Leave out the pictures and transcribe every entry below exactly.

═════ RECORDS FOR THE TASK

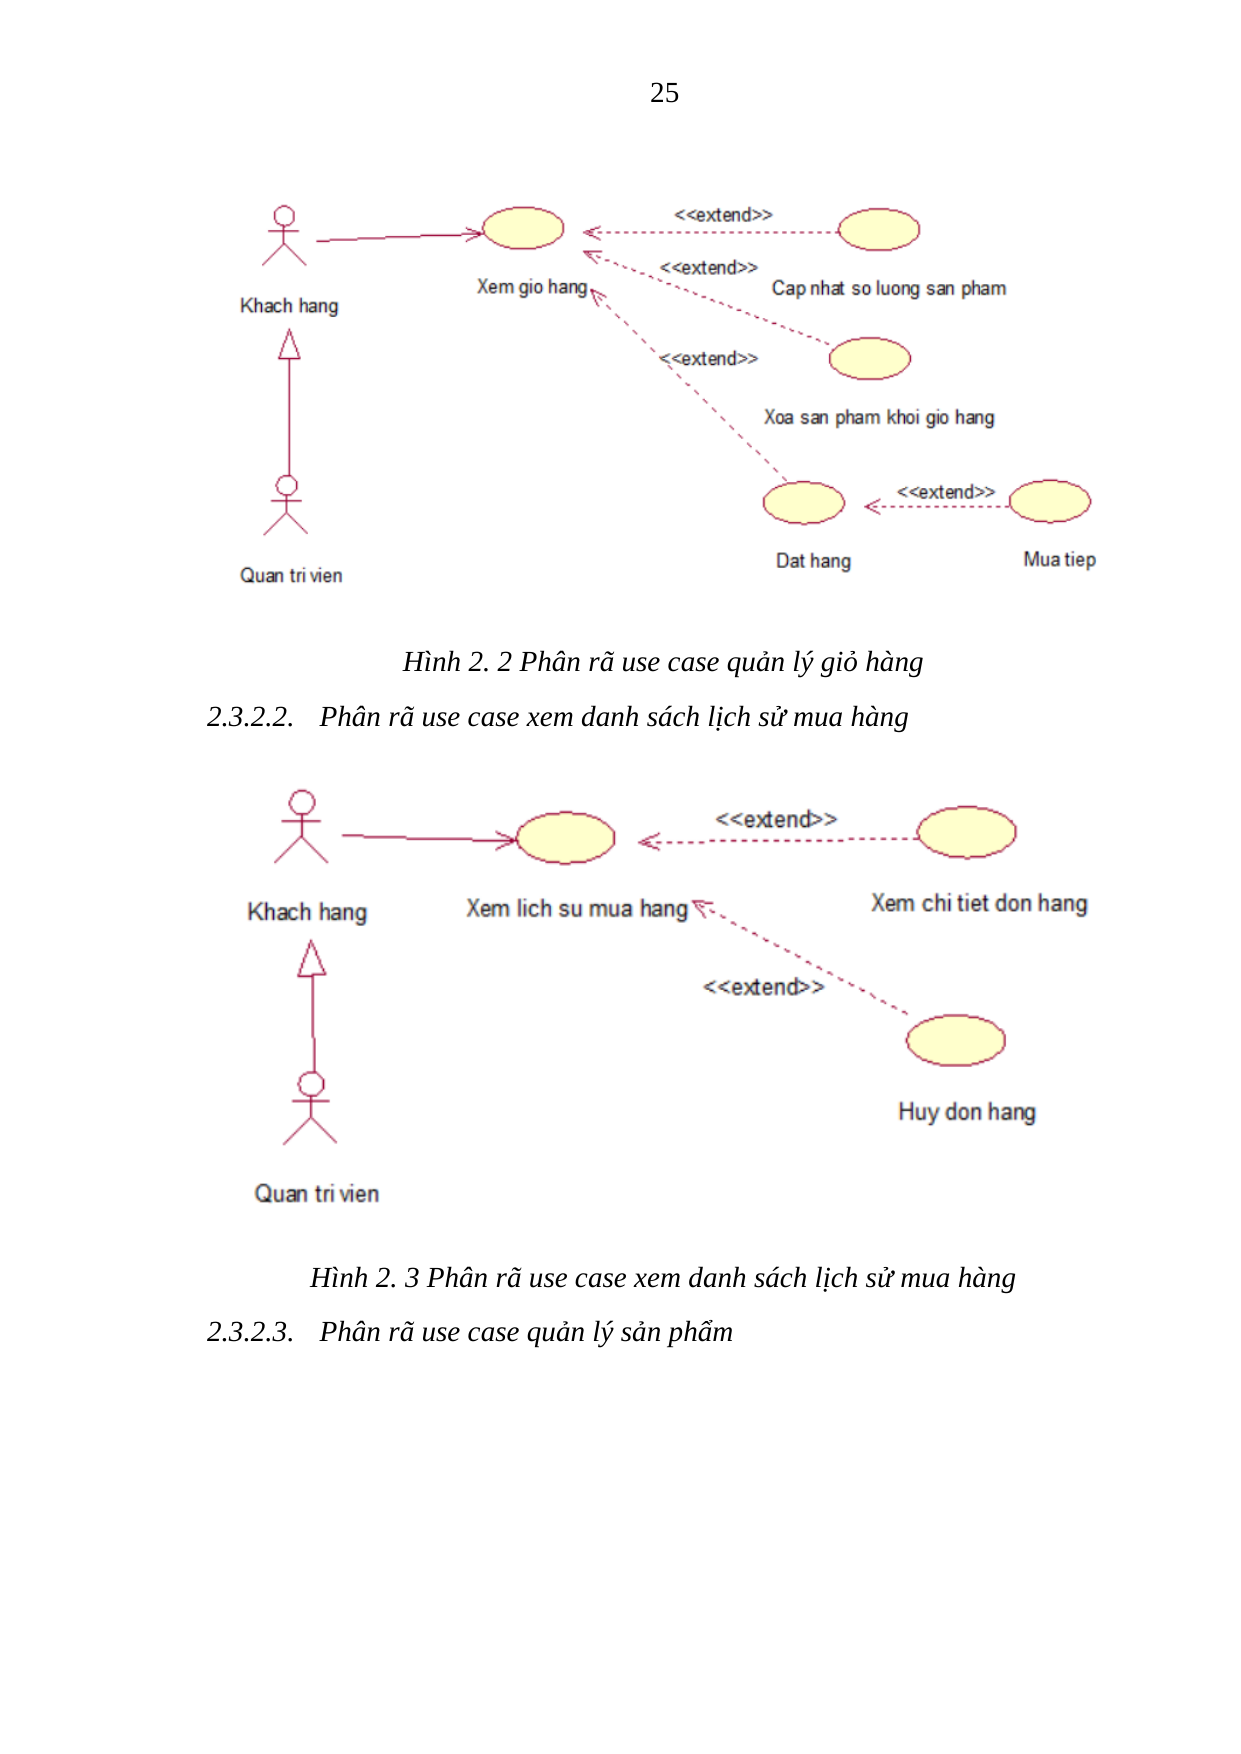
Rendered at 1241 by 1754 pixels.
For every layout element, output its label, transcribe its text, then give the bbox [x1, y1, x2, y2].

text Hình 2. 3 Phân rã use case xem danh sách lịch sử mua hàng [207, 1260, 1122, 1293]
list Phân rã use case xem danh sách lịch sử mua hàng [207, 699, 1122, 732]
text Hình 2. 2 Phân rã use case quản lý giỏ hàng [207, 644, 1122, 678]
list Phân rã use case quản lý sản phẩm [207, 1314, 1122, 1348]
picture [206, 147, 1123, 616]
picture [206, 749, 1123, 1231]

══════════

=== TASK RESPONSE ===
Rendered at 1241 by 1754 pixels.
For every layout element, output its label, transcribe its text, then give the bbox [x1, y1, x2, y2].

text Hình 2. 3 Phân rã use case xem danh sách lịch sử mua hàng [207, 1260, 1122, 1293]
list Phân rã use case xem danh sách lịch sử mua hàng [207, 699, 1122, 732]
text Hình 2. 2 Phân rã use case quản lý giỏ hàng [207, 644, 1122, 678]
list Phân rã use case quản lý sản phẩm [207, 1314, 1122, 1348]
picture [206, 147, 1123, 616]
picture [206, 749, 1123, 1231]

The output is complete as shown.